BEGIN
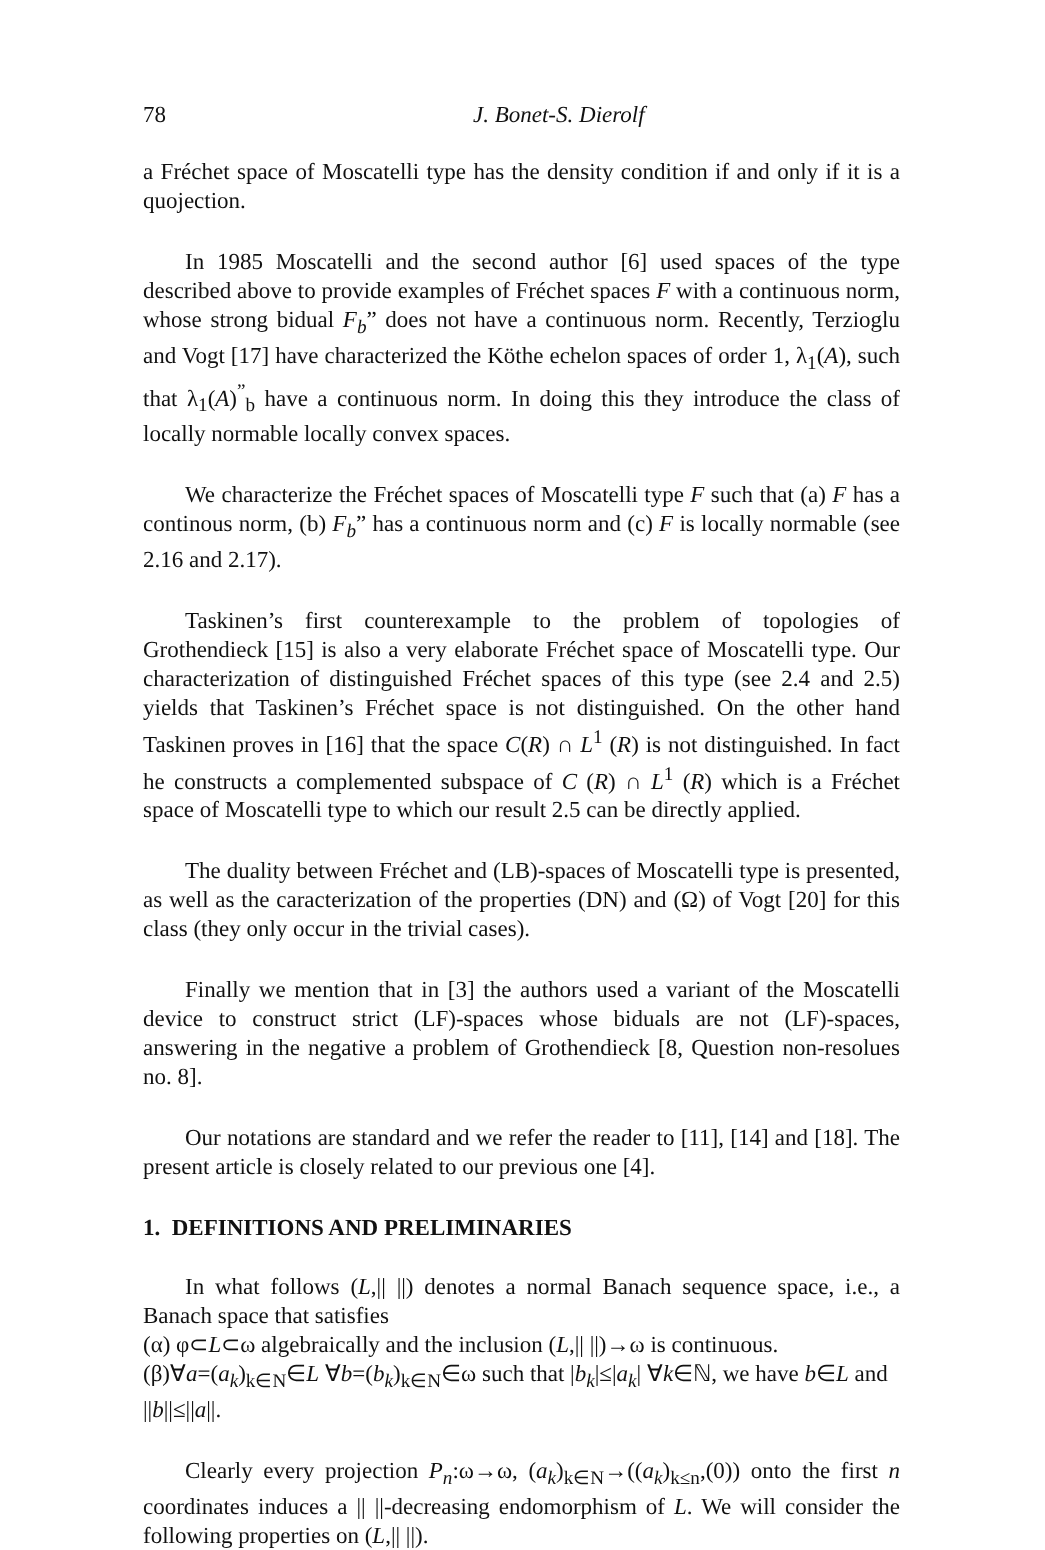78 J. Bonet-S. Dierolf
a Fréchet space of Moscatelli type has the density condition if and only if it is a quojection.
In 1985 Moscatelli and the second author [6] used spaces of the type described above to provide examples of Fréchet spaces F with a continuous norm, whose strong bidual F<sub>b</sub>” does not have a continuous norm. Recently, Terzioglu and Vogt [17] have characterized the Köthe echelon spaces of order 1, λ<sub>1</sub>(A), such that λ<sub>1</sub>(A)<sup>”</sup><sub>b</sub> have a continuous norm. In doing this they introduce the class of locally normable locally convex spaces.
We characterize the Fréchet spaces of Moscatelli type F such that (a) F has a continous norm, (b) F<sub>b</sub>” has a continuous norm and (c) F is locally normable (see 2.16 and 2.17).
Taskinen’s first counterexample to the problem of topologies of Grothendieck [15] is also a very elaborate Fréchet space of Moscatelli type. Our characterization of distinguished Fréchet spaces of this type (see 2.4 and 2.5) yields that Taskinen’s Fréchet space is not distinguished. On the other hand Taskinen proves in [16] that the space C(R) ∩ L<sup>1</sup> (R) is not distinguished. In fact he constructs a complemented subspace of C (R) ∩ L<sup>1</sup> (R) which is a Fréchet space of Moscatelli type to which our result 2.5 can be directly applied.
The duality between Fréchet and (LB)-spaces of Moscatelli type is presented, as well as the caracterization of the properties (DN) and (Ω) of Vogt [20] for this class (they only occur in the trivial cases).
Finally we mention that in [3] the authors used a variant of the Moscatelli device to construct strict (LF)-spaces whose biduals are not (LF)-spaces, answering in the negative a problem of Grothendieck [8, Question non-resolues no. 8].
Our notations are standard and we refer the reader to [11], [14] and [18]. The present article is closely related to our previous one [4].
1. DEFINITIONS AND PRELIMINARIES
In what follows (L,|| ||) denotes a normal Banach sequence space, i.e., a Banach space that satisfies
(α) φ⊂L⊂ω algebraically and the inclusion (L,|| ||)→ω is continuous.
(β)∀a=(a<sub>k</sub>)<sub>k∈N</sub>∈L ∀b=(b<sub>k</sub>)<sub>k∈N</sub>∈ω such that |b<sub>k</sub>|≤|a<sub>k</sub>| ∀k∈ℕ, we have b∈L and
||b||≤||a||.
Clearly every projection P<sub>n</sub>:ω→ω, (a<sub>k</sub>)<sub>k∈N</sub>→((a<sub>k</sub>)<sub>k≤n</sub>,(0)) onto the first n coordinates induces a || ||-decreasing endomorphism of L. We will consider the following properties on (L,|| ||).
END
Task requirements:
Once the pictures are removed, copy the listing exactly.

Exercise result:
78 J. Bonet-S. Dierolf
a Fréchet space of Moscatelli type has the density condition if and only if it is a quojection.
In 1985 Moscatelli and the second author [6] used spaces of the type described above to provide examples of Fréchet spaces F with a continuous norm, whose strong bidual F<sub>b</sub>” does not have a continuous norm. Recently, Terzioglu and Vogt [17] have characterized the Köthe echelon spaces of order 1, λ<sub>1</sub>(A), such that λ<sub>1</sub>(A)<sup>”</sup><sub>b</sub> have a continuous norm. In doing this they introduce the class of locally normable locally convex spaces.
We characterize the Fréchet spaces of Moscatelli type F such that (a) F has a continous norm, (b) F<sub>b</sub>” has a continuous norm and (c) F is locally normable (see 2.16 and 2.17).
Taskinen’s first counterexample to the problem of topologies of Grothendieck [15] is also a very elaborate Fréchet space of Moscatelli type. Our characterization of distinguished Fréchet spaces of this type (see 2.4 and 2.5) yields that Taskinen’s Fréchet space is not distinguished. On the other hand Taskinen proves in [16] that the space C(R) ∩ L<sup>1</sup> (R) is not distinguished. In fact he constructs a complemented subspace of C (R) ∩ L<sup>1</sup> (R) which is a Fréchet space of Moscatelli type to which our result 2.5 can be directly applied.
The duality between Fréchet and (LB)-spaces of Moscatelli type is presented, as well as the caracterization of the properties (DN) and (Ω) of Vogt [20] for this class (they only occur in the trivial cases).
Finally we mention that in [3] the authors used a variant of the Moscatelli device to construct strict (LF)-spaces whose biduals are not (LF)-spaces, answering in the negative a problem of Grothendieck [8, Question non-resolues no. 8].
Our notations are standard and we refer the reader to [11], [14] and [18]. The present article is closely related to our previous one [4].
1. DEFINITIONS AND PRELIMINARIES
In what follows (L,|| ||) denotes a normal Banach sequence space, i.e., a Banach space that satisfies
(α) φ⊂L⊂ω algebraically and the inclusion (L,|| ||)→ω is continuous.
(β)∀a=(a<sub>k</sub>)<sub>k∈N</sub>∈L ∀b=(b<sub>k</sub>)<sub>k∈N</sub>∈ω such that |b<sub>k</sub>|≤|a<sub>k</sub>| ∀k∈ℕ, we have b∈L and
||b||≤||a||.
Clearly every projection P<sub>n</sub>:ω→ω, (a<sub>k</sub>)<sub>k∈N</sub>→((a<sub>k</sub>)<sub>k≤n</sub>,(0)) onto the first n coordinates induces a || ||-decreasing endomorphism of L. We will consider the following properties on (L,|| ||).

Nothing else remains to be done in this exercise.